Dataset records:
☆ ☆ ☆

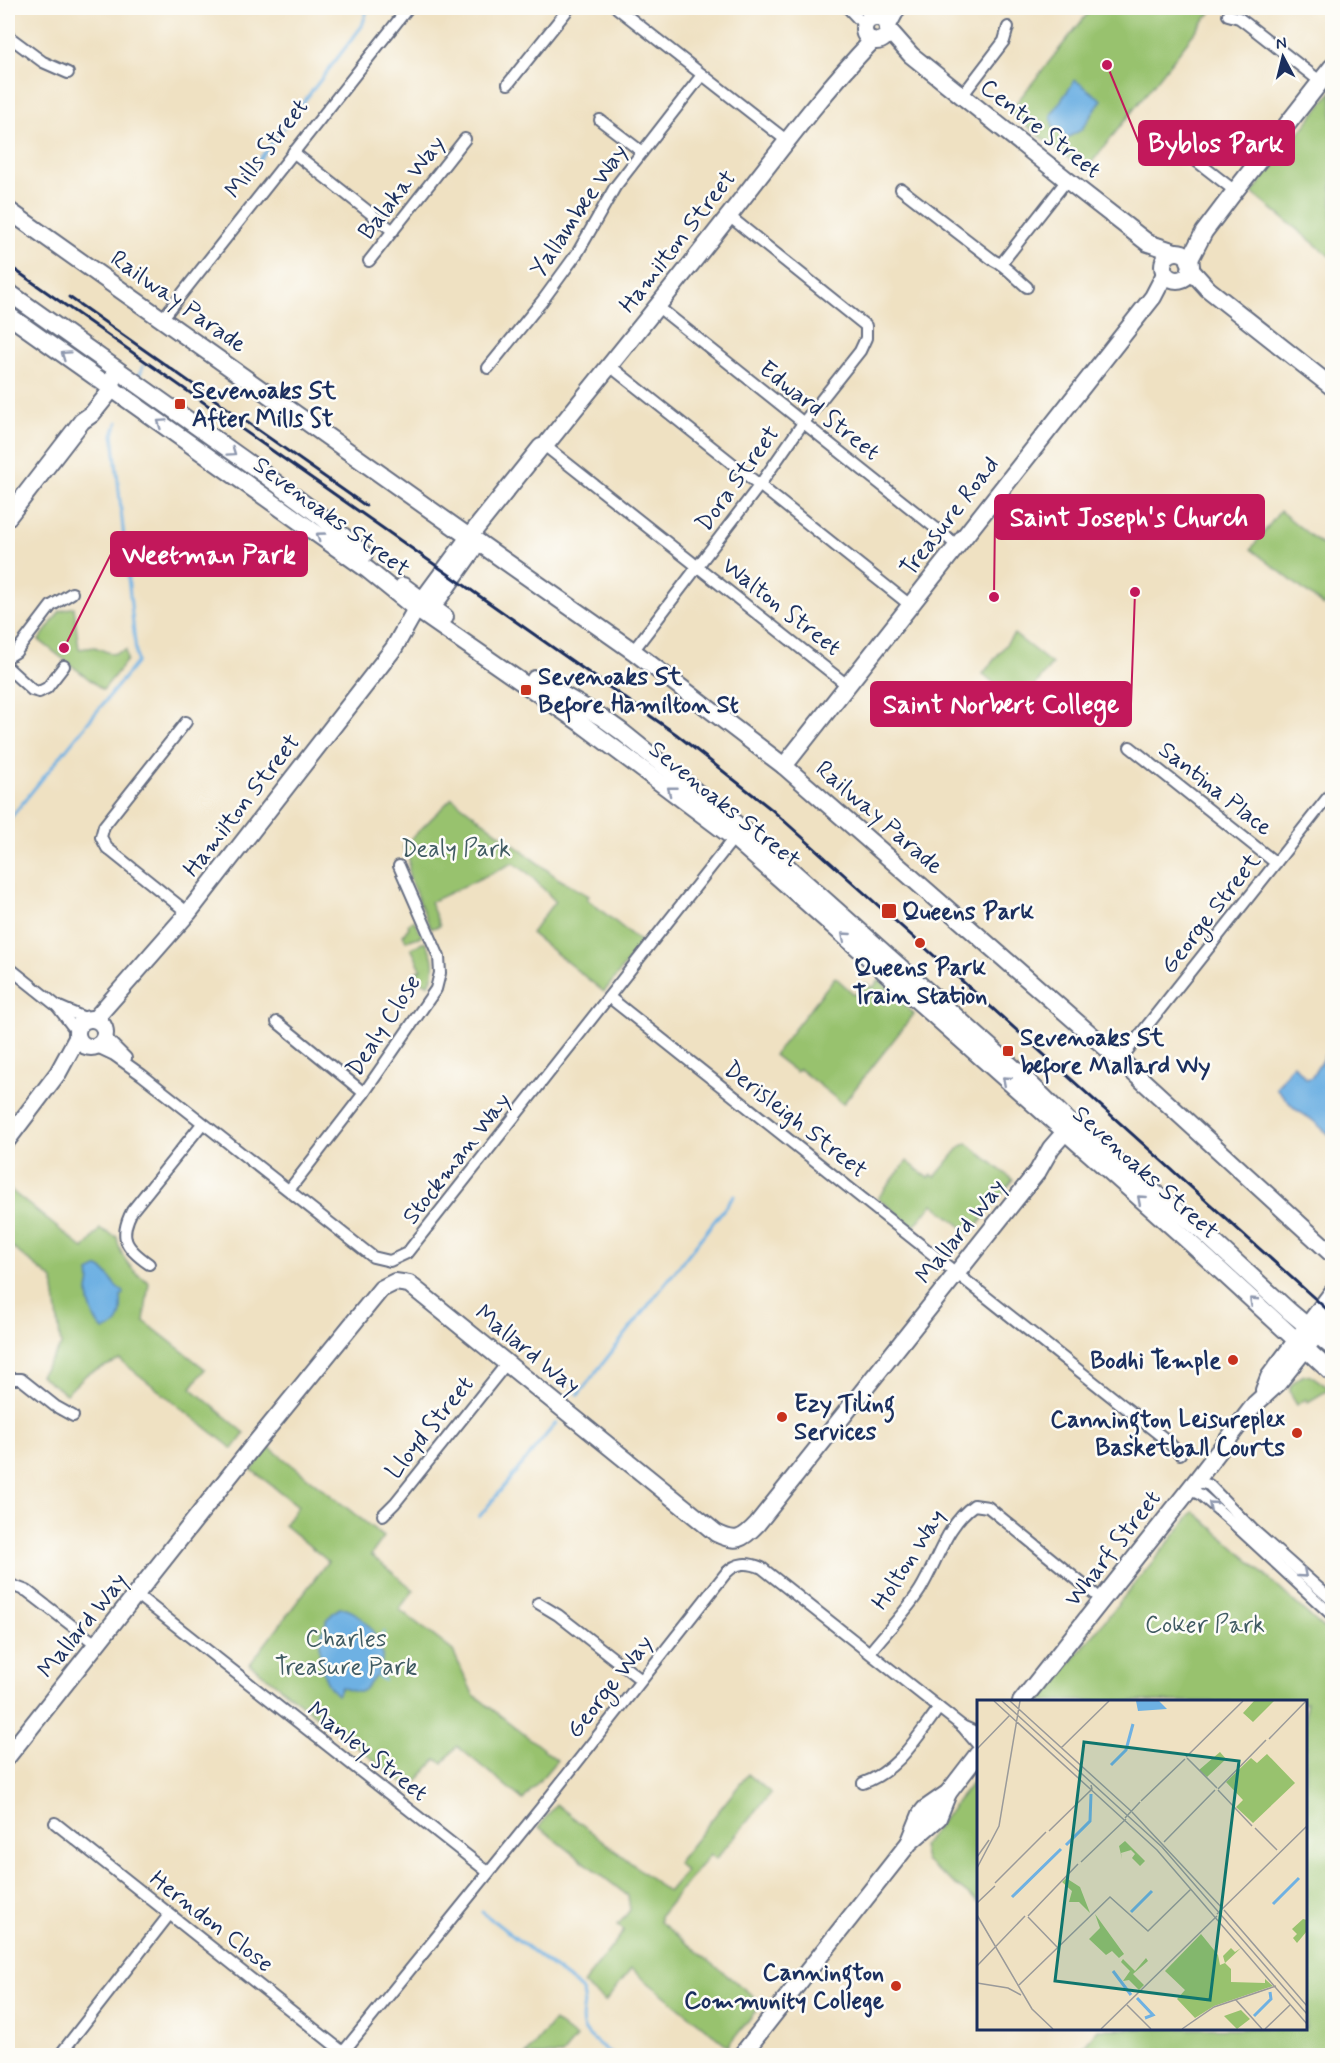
<svg xmlns="http://www.w3.org/2000/svg" width="1340" height="2063" font-family="Mynerve,sans-serif">
<rect width="100%" height="100%" fill="#fdfcf7"/>
<filter id="ink" filterUnits="userSpaceOnUse"><feTurbulence type="fractalNoise" baseFrequency=".0167" numOctaves="2"/><feDisplacementMap in="SourceGraphic" scale="12" xChannelSelector="R" yChannelSelector="G"/><feConvolveMatrix kernelMatrix="1 2 1 2 8 2 1 2 1" color-interpolation-filters="sRGB"/></filter>
<filter id="wash" filterUnits="userSpaceOnUse"><feTurbulence type="fractalNoise" baseFrequency=".008" numOctaves="4" result="noise"/><feDisplacementMap in="SourceGraphic" scale="24" xChannelSelector="R" yChannelSelector="G"/><feGaussianBlur stdDeviation="1.35" result="paint"/><feColorMatrix in="noise" values="0 0 0 0 0 0 0 0 0 0 0 0 0 0 0 0 0 1.4 0 .05"/><feComposite in="paint" operator="in"/></filter>
<g filter="url(#wash)">
<rect width="100%" height="100%" fill="#efe1c2"/>
<g fill="#98c26e" stroke="#5a7866" stroke-width="1.5">
<polygon points="1092,8 1214,8 1085,171 1009,112"/>
<polygon points="1332,91 1332,258 1252,193"/>
<polygon points="1280,511 1332,553 1332,596 1324,606 1251,549"/>
<polygon points="74,607 79,649 95,647 112,654 126,650 127,660 103,690 39,640 60,611"/>
<polygon points="1014,634 1052,664 1020,704 983,674"/>
<polygon points="452,798 559,879 589,896 587,899 642,943 604,992 531,933 555,901 528,873 513,863 430,902 440,926 432,928 430,927 409,877 409,859 403,847"/>
<polygon points="414,920 422,936 406,941 403,935 409,927 408,924"/>
<path d="M425 942C435 955 436 971 429 985L412 976 414 973 421 969 411 948Z"/>
<polygon points="835,977 855,995 866,983 872,988 880,980 914,1014 843,1104 799,1069 796,1072 774,1055"/>
<polygon points="967,1143 1013,1180 971,1234 933,1204 914,1226 878,1198 907,1161 928,1178 932,1175 935,1177 960,1147"/>
<path d="M8 1188 84 1249 100 1229 117 1237C119 1255 133 1274 149 1282L144 1321 205 1369 191 1388 245 1433 233 1449 120 1360 87 1374 66 1394 40 1375 61 1346 53 1280 8 1244Z"/>
<path d="M1304 1375 1312 1376 1330 1389 1308 1402 1306 1399 1297 1405C1286 1389 1287 1385 1304 1375Z"/>
<polygon points="269,1447 384,1537 371,1555 414,1590 399,1609 453,1651 473,1694 557,1760 523,1800 457,1746 443,1763 436,1759 411,1789 250,1664 328,1561 284,1525 298,1506 252,1470"/>
<polygon points="1194,1511 1332,1636 1332,2055 1076,2055 1098,2029 1306,2028 1306,1702 1039,1701"/>
<polygon points="748,1774 771,1793 716,1859 710,1854 660,1916 660,1922 762,2003 728,2046 631,1969 605,2002 583,1984 624,1931 618,1925 630,1910 628,1896 539,1827 556,1804 668,1892 686,1871 677,1863"/>
<polygon points="978,1775 978,1902 925,1861 922,1846"/>
<polygon points="554,2021 576,2038 562,2055 526,2055"/>
</g>
<g fill="#6eb1e3" stroke="#4470a0" stroke-width="1.5">
<polygon points="1075,80 1102,100 1081,130 1067,138 1053,127 1051,115"/>
<polygon points="1326,1053 1332,1053 1332,1137 1311,1119 1295,1109 1276,1088 1293,1064 1307,1079 1312,1077"/>
<path d="M99 1267C111 1272 112 1288 123 1291L124 1294 121 1296C122 1312 122 1327 104 1330 94 1324 88 1302 88 1291 89 1282 91 1284 89 1272Z"/>
<path d="M340 1608C360 1609 383 1639 382 1659 382 1668 376 1676 370 1683 367 1687 364 1691 359 1692 354 1692 346 1689 341 1687L337 1695C315 1676 312 1623 340 1608Z"/>
</g>
<g fill="none" stroke-linecap="round" stroke-linejoin="round">
<g stroke="#6eb1e3" stroke-width="3">
<polyline points="255,165 362,26 368,8"/>
<polyline points="138,379 143,366"/>
<polyline points="8,821 137,662 113,434 118,422"/>
<polyline points="578,1395 734,1196"/>
<polyline points="479,1517 556,1423"/>
<polyline points="377,1642 384,1632"/>
<polyline points="377,1675 384,1680"/>
<path d="M482 1912 581 1989C589 2001 579 2013 583 2026 587 2038 605 2048 614 2056"/>
</g>
</g>
</g>
<g filter="url(#ink)">
<g fill="none" stroke-linecap="round" stroke-linejoin="round">
<defs>
<g id="street">
<polyline points="617,8 786,140"/>
<polyline points="848,8 865,26"/>
<polyline points="861,8 876,17"/>
<polyline points="1228,15 1239,18 1247,24 1321,82"/>
<polyline points="8,36 43,62 68,73"/>
<polyline points="508,84 569,8"/>
<polyline points="962,96 1004,41 1008,27"/>
<polyline points="600,120 642,152"/>
<polyline points="1159,132 1235,191"/>
<polyline points="293,152 393,231"/>
<path d="M901 189 993 260C1005 265 1016 278 1027 287"/>
<polyline points="369,261 465,139"/>
<polyline points="1001,264 1067,180"/>
<polyline points="657,306 958,546"/>
<polyline points="162,319 408,8"/>
<polyline points="610,366 910,605"/>
<polyline points="488,368 543,300 578,252 615,187 702,75"/>
<polyline points="549,449 847,685"/>
<polyline points="633,651 759,486 803,423 860,351 866,338 866,326 729,216"/>
<polyline points="8,657 16,652 51,606 72,593"/>
<polyline points="8,668 32,690 39,692 47,688 64,666"/>
<polyline points="186,722 104,826 101,837 107,848 188,913"/>
<polyline points="1130,747 1276,863"/>
<polyline points="8,967 57,1006 87,1019"/>
<polyline points="609,997 1165,1439 1180,1454"/>
<polyline points="57,1006 76,1031"/>
<polyline points="277,1022 364,1093"/>
<polyline points="105,1037 126,1058"/>
<polyline points="97,1047 114,1055 142,1075 373,1257 390,1261 407,1253 737,834"/>
<polyline points="1120,1060 1332,792"/>
<polyline points="289,1190 364,1093 436,989 440,973 439,957 399,866"/>
<path d="M149 1264C126 1248 118 1238 132 1211L202 1124"/>
<polyline points="8,1379 21,1379 55,1406 73,1416"/>
<polyline points="1196,1481 1209,1485 1252,1529 1332,1600"/>
<polyline points="1189,1489 1201,1495 1232,1522 1332,1615"/>
<polyline points="383,1515 395,1503 507,1363"/>
<polyline points="8,1584 27,1591 97,1645"/>
<polyline points="137,1595 488,1872"/>
<polyline points="538,1603 558,1615 640,1679"/>
<path d="M870 1652C886 1632 906 1612 920 1590 938 1561 945 1526 974 1505L988 1507 1102 1600"/>
<polyline points="962,1726 978,1745"/>
<path d="M863 1783C898 1771 917 1737 939 1708"/>
<polyline points="55,1823 343,2052"/>
<polyline points="59,2056 169,1915"/>
<path d="M340 2056 541 1808 726 1573C737 1562 748 1562 762 1568L962 1726 978 1733"/>
</g>
<g id="secondary">
<circle cx="876" cy="29" r="12"/>
<polyline points="888,25 897,8"/>
<polyline points="888,29 911,55 1067,180 1148,243 1175,252"/>
<polyline points="8,210 469,537"/>
<circle cx="1177" cy="266" r="14"/>
<polyline points="1189,261 1204,232 1235,191 1332,67"/>
<polyline points="1190,269 1208,289 1332,387"/>
<polyline points="8,292 268,477 323,518 364,555"/>
<polyline points="8,315 368,570 416,609 582,724 734,838 1185,1238 1332,1373"/>
<path d="M548 442C608 367 669 293 728 217 775 157 820 95 873 40"/>
<polyline points="8,517 82,421 92,414 113,388 112,379"/>
<polyline points="478,542 633,651 784,766 1120,1060 1332,1254"/>
<polyline points="403,586 445,617"/>
<polyline points="427,615 472,551"/>
<polyline points="535,679 601,717 622,732 773,854 1018,1072 1078,1131 1202,1231 1289,1311 1332,1347"/>
<polyline points="784,766 1153,297 1165,274"/>
<circle cx="91" cy="1033" r="14"/>
<polyline points="95,1019 188,913 394,648 416,609 469,537 541,447"/>
<polyline points="8,1139 58,1073 77,1038"/>
<polyline points="1264,1390 1269,1377 1332,1293"/>
<polyline points="1021,1702 1196,1481 1255,1404 1278,1383 1332,1315"/>
<path d="M8 1756 254 1445 381 1289 395 1282 409 1284 716 1533C736 1543 742 1540 757 1524L1038 1171 1051 1148 1071 1125"/>
<polyline points="910,1841 921,1814 925,1809 948,1793 978,1754"/>
<polyline points="741,2056 909,1843 938,1818 948,1793"/>
</g>
</defs>
<use href="#street" stroke="#656d81" stroke-width="14"/>
<use href="#secondary" stroke="#656d81" stroke-width="20"/>
<use href="#street" stroke="#fff" stroke-width="10"/>
<use href="#secondary" stroke="#fff" stroke-width="16"/>
<g stroke="#1b2f5e" stroke-width="3">
<polyline points="8,265 676,734 771,809 1332,1314"/>
<polyline points="69,297 366,506"/>
</g>
</g>
<defs><path id="oneway-chevron" d="M-2-3.5L2.5 0L-2 3.5" fill="none" stroke-width="1.6" stroke-linecap="round" stroke-linejoin="round" transform="scale(1.5)"/></defs>
<g stroke="#8d97ae">
<use href="#oneway-chevron" transform="translate(65 355) rotate(-145)"/>
<use href="#oneway-chevron" transform="translate(161 423) rotate(-145)"/>
<use href="#oneway-chevron" transform="translate(232 452) rotate(35)"/>
<use href="#oneway-chevron" transform="translate(320 536) rotate(-144)"/>
<use href="#oneway-chevron" transform="translate(671 790) rotate(-142)"/>
<use href="#oneway-chevron" transform="translate(845 936) rotate(-139)"/>
<use href="#oneway-chevron" transform="translate(1006 1080) rotate(-139)"/>
<use href="#oneway-chevron" transform="translate(1141 1199) rotate(-139)"/>
<use href="#oneway-chevron" transform="translate(1253 1301) rotate(-137)"/>
<use href="#oneway-chevron" transform="translate(1212 1505) rotate(-139)"/>
<use href="#oneway-chevron" transform="translate(1303 1574) rotate(41)"/>
</g>
</g>
<g fill="#c8321e" stroke="#fdfcf7" stroke-width="2">
<rect x="174" y="398" width="12" height="12" rx="3"/>
<rect x="520" y="684" width="12" height="12" rx="3"/>
<rect x="881" y="903" width="16" height="16" rx="3"/>
<circle cx="920" cy="943" r="6"/>
<rect x="1002" y="1045" width="12" height="12" rx="3"/>
<circle cx="1233" cy="1360" r="6"/>
<circle cx="782" cy="1417" r="6"/>
<circle cx="1297" cy="1433" r="6"/>
<circle cx="896" cy="1986" r="6"/>
</g>
<g text-anchor="middle" stroke-width="5" stroke-linejoin="round" paint-order="stroke">
<g font-size="24" fill="#1b2f5e" stroke="#fdfcf7">
<text transform="translate(1041 128) rotate(38)" y="8">Centre Street</text>
<text transform="translate(266 148) rotate(-52)" y="8">Mills Street</text>
<text transform="translate(401 187) rotate(-52)" y="8">Balaka Way</text>
<text transform="translate(578 210) rotate(-56)" y="8">Yallambee Way</text>
<text transform="translate(677 241) rotate(-52)" y="8">Hamilton Street</text>
<text transform="translate(179 301) rotate(35)" y="8">Railway Parade</text>
<text transform="translate(820 410) rotate(38)" y="8">Edward Street</text>
<text transform="translate(737 478) rotate(-54)" y="8">Dora Street</text>
<text transform="translate(332 516) rotate(36)" y="8">Sevenoaks Street</text>
<text transform="translate(949 516) rotate(-52)" y="8">Treasure Road</text>
<text transform="translate(782 606) rotate(38)" y="8">Walton Street</text>
<text transform="translate(1216 788) rotate(38)" y="8">Santina Place</text>
<text transform="translate(725 804) rotate(39)" y="8">Sevenoaks Street</text>
<text transform="translate(241 805) rotate(-52)" y="8">Hamilton Street</text>
<text transform="translate(880 817) rotate(41)" y="8">Railway Parade</text>
<text transform="translate(1210 913) rotate(-52)" y="8">George Street</text>
<text transform="translate(383 1025) rotate(-57)" y="8">Dealy Close</text>
<text transform="translate(796 1119) rotate(38)" y="8">Derisleigh Street</text>
<text transform="translate(456 1158) rotate(-52)" y="8">Stockman Way</text>
<text transform="translate(1146 1172) rotate(42)" y="8">Sevenoaks Street</text>
<text transform="translate(960 1231) rotate(-51)" y="8">Mallard Way</text>
<text transform="translate(528 1349) rotate(39)" y="8">Mallard Way</text>
<text transform="translate(429 1427) rotate(-51)" y="8">Lloyd Street</text>
<text transform="translate(1112 1548) rotate(-52)" y="8">Wharf Street</text>
<text transform="translate(908 1559) rotate(-57)" y="8">Holton Way</text>
<text transform="translate(82 1625) rotate(-51)" y="8">Mallard Way</text>
<text transform="translate(609 1686) rotate(-52)" y="8">George Way</text>
<text transform="translate(368 1751) rotate(38)" y="8">Manley Street</text>
<text transform="translate(212 1921) rotate(38)" y="8">Herndon Close</text>
</g>
<g font-size="24" font-weight="bold" fill="#1b2f5e" stroke="#fdfcf7" text-anchor="start">
<text x="192" y="398">Sevenoaks St<tspan x="192" dy="28">After Mills St</tspan></text>
<text x="538" y="684">Sevenoaks St<tspan x="538" dy="28">Before Hamilton St</tspan></text>
<text x="902" y="919">Queens Park</text>
<text x="920" y="975" text-anchor="middle">Queens Park<tspan x="920" dy="28">Train Station</tspan></text>
<text x="1020" y="1045">Sevenoaks St<tspan x="1020" dy="28">before Mallard Wy</tspan></text>
<text x="1221" y="1368" text-anchor="end">Bodhi Temple</text>
<text x="794" y="1411">Ezy Tiling<tspan x="794" dy="28">Services</tspan></text>
<text x="1285" y="1427" text-anchor="end">Cannington Leisureplex<tspan x="1285" dy="28">Basketball Courts</tspan></text>
<text x="884" y="1980" text-anchor="end">Cannington<tspan x="884" dy="28">Community College</tspan></text>
</g>
<g font-size="24" fill="#405b63" stroke="#fdfcf7">
<text x="456" y="856">Dealy Park</text>
<text x="1205" y="1632">Coker Park</text>
<text x="346" y="1646">Charles<tspan x="346" dy="28">Treasure Park</tspan></text>
</g>
</g>
<g transform="translate(977 1700)">
<rect width="330" height="330" fill="#efe1c2"/>
<path d="M277 1H297L276 22 266 13ZM243 52 249 59 230 77 222 70ZM290 54 318 83 276 123 259 107 266 100 249 82 274 58 280 63ZM148 141 168 161 163 166 155 158 158 154 154 150 144 153 145 159 142 146ZM89 178 103 187 113 213 102 202H92L95 191 85 182ZM118 214 147 254 142 258 135 251 129 255 112 239 123 228ZM326 219 330 220V231L320 243 316 238 320 234 315 229ZM224 234 241 255 243 265 248 263 246 256 254 248 258 252 264 248 248 263 254 269V282L288 283V279L296 286 237 306 218 318 200 299 208 290 188 271ZM169 258 171 261 156 274 167 285 162 290 152 280 146 281 153 271 144 262 146 259 158 271ZM264 310 273 319 260 329 247 316Z" fill="#98c26e"/>
<path d="M159 1H182L190 9 161 11Z" fill="#6eb1e3"/>
<path fill="none" stroke="#6eb1e3" stroke-width="3" d="M134 65 149 50 156 24M89 145 113 121 114 94M35 197 84 149M296 204 322 178M154 212 175 191M136 271 154 295M160 298 176 315 168 318M277 316 294 299 293 292"/>
<path fill="none" stroke="#9a9a9a" stroke-width="1.5" d="M17 1 180 150 330 324M25 1 185 147 330 314M33 1 154 111M292 39 329 1M84 48 132 1M0 49 33 15M209 57 266 1M210 58 240 88M241 89 289 40M241 90 275 126M164 101 208 59M155 112 246 209M148 118 163 102M278 128 300 150M72 131 115 89 114 85M187 142 238 90M0 157 12 140M104 162 149 119M0 168 22 126 43 1M18 183 69 132M0 203 18 186M247 210 330 306M240 214 330 126M0 215 55 309 76 329M51 216 101 164M51 217 81 248M0 266 48 216M0 283 31 288 44 295M42 285 133 197 171 231 214 189M259 300 285 329M150 305 174 329M124 329 240 216M205 329 237 307 299 286M288 329 313 305"/>
<path fill="#0f766e" fill-opacity="0.15" stroke="#0f766e" stroke-width="3" d="M107 42 262 61 233 300 78 281Z"/>
<rect width="330" height="330" fill="none" stroke="#1b2f5e" stroke-width="3"/>
</g>
<path fill="none" stroke="#c2185b" stroke-width="2" d="M1107 65L1139 143M994 597L995 517M64 648L111 554M1135 592L1131 704"/>
<g fill="#c2185b" stroke="#fdfcf7" stroke-width="2">
<circle cx="1107" cy="65" r="6"/>
<circle cx="994" cy="597" r="6"/>
<circle cx="64" cy="648" r="6"/>
<circle cx="1135" cy="592" r="6"/>
</g>
<g fill="#c2185b" stroke="#c2185b" stroke-width="2">
<rect x="1139" y="121" width="155" height="44" rx="6"/>
<rect x="995" y="495" width="269" height="44" rx="6"/>
<rect x="111" y="532" width="196" height="44" rx="6"/>
<rect x="871" y="682" width="260" height="44" rx="6"/>
</g>
<g font-size="26" text-anchor="middle" font-weight="bold" fill="#fff">
<text x="1216" y="152">Byblos Park</text>
<text x="1129" y="526">Saint Joseph's Church</text>
<text x="209" y="563">Weetman Park</text>
<text x="1001" y="713">Saint Norbert College</text>
</g>
<rect width="1340" height="2063" fill="none" stroke="#fdfcf7" stroke-width="30"/>
<g transform="translate(1283 57) rotate(353)" stroke="#fdfcf7" stroke-width="4.5" paint-order="stroke">
<path d="M0-4.5L10 22L0 15L-10 22Z" fill="#1b2f5e"/>
<text y="-9" font-size="16" font-weight="bold" text-anchor="middle" fill="#1b2f5e">N</text>
</g>
</svg>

☆ ☆ ☆

What you need to do: Of all the entries above, repeat only the lines from the line that has "942C435 955 436" to the line that has "1375 1312 1376", both lines included, exactly.

Written reply:
<path d="M425 942C435 955 436 971 429 985L412 976 414 973 421 969 411 948Z"/>
<polygon points="835,977 855,995 866,983 872,988 880,980 914,1014 843,1104 799,1069 796,1072 774,1055"/>
<polygon points="967,1143 1013,1180 971,1234 933,1204 914,1226 878,1198 907,1161 928,1178 932,1175 935,1177 960,1147"/>
<path d="M8 1188 84 1249 100 1229 117 1237C119 1255 133 1274 149 1282L144 1321 205 1369 191 1388 245 1433 233 1449 120 1360 87 1374 66 1394 40 1375 61 1346 53 1280 8 1244Z"/>
<path d="M1304 1375 1312 1376 1330 1389 1308 1402 1306 1399 1297 1405C1286 1389 1287 1385 1304 1375Z"/>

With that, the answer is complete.